• [Required work]: The data follows this line. Copy verbatim the line with "generalmente ubicado en" and each line after it to the end.

===== Records supplied

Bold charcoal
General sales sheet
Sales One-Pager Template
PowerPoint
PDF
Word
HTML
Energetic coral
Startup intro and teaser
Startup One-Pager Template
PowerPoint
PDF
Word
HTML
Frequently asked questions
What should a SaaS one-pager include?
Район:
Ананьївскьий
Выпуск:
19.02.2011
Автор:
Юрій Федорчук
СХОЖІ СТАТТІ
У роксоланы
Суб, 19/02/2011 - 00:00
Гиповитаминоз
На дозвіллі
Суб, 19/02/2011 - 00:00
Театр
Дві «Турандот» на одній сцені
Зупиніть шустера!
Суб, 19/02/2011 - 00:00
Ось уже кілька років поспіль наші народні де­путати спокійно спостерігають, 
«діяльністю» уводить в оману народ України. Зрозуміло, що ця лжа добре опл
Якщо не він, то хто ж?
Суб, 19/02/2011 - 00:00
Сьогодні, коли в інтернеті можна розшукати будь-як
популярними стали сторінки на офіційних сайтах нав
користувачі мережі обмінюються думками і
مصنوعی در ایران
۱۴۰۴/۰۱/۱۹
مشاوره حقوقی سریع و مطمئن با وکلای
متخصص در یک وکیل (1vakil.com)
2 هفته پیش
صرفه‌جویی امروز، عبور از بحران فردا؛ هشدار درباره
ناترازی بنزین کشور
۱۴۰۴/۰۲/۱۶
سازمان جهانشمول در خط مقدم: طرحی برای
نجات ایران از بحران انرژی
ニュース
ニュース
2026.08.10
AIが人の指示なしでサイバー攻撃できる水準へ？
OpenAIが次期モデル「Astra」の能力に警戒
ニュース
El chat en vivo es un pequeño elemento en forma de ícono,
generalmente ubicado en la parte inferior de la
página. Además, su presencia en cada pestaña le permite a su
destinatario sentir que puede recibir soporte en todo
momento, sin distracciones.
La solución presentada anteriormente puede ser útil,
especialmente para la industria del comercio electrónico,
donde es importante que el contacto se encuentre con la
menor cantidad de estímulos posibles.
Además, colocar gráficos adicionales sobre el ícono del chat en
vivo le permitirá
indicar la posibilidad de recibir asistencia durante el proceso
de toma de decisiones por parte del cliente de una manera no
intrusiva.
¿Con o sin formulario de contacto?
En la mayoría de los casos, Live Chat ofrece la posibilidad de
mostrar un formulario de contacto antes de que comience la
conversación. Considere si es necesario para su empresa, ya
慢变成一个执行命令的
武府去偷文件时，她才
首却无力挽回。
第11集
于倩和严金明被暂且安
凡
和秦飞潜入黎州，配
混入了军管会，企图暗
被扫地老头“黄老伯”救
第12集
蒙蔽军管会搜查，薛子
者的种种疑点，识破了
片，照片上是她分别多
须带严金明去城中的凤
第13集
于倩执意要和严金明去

==========

• [Response box]:
generalmente ubicado en la parte inferior de la
página. Además, su presencia en cada pestaña le permite a su
destinatario sentir que puede recibir soporte en todo
momento, sin distracciones.
La solución presentada anteriormente puede ser útil,
especialmente para la industria del comercio electrónico,
donde es importante que el contacto se encuentre con la
menor cantidad de estímulos posibles.
Además, colocar gráficos adicionales sobre el ícono del chat en
vivo le permitirá
indicar la posibilidad de recibir asistencia durante el proceso
de toma de decisiones por parte del cliente de una manera no
intrusiva.
¿Con o sin formulario de contacto?
En la mayoría de los casos, Live Chat ofrece la posibilidad de
mostrar un formulario de contacto antes de que comience la
conversación. Considere si es necesario para su empresa, ya
慢变成一个执行命令的
武府去偷文件时，她才
首却无力挽回。
第11集
于倩和严金明被暂且安
凡
和秦飞潜入黎州，配
混入了军管会，企图暗
被扫地老头“黄老伯”救
第12集
蒙蔽军管会搜查，薛子
者的种种疑点，识破了
片，照片上是她分别多
须带严金明去城中的凤
第13集
于倩执意要和严金明去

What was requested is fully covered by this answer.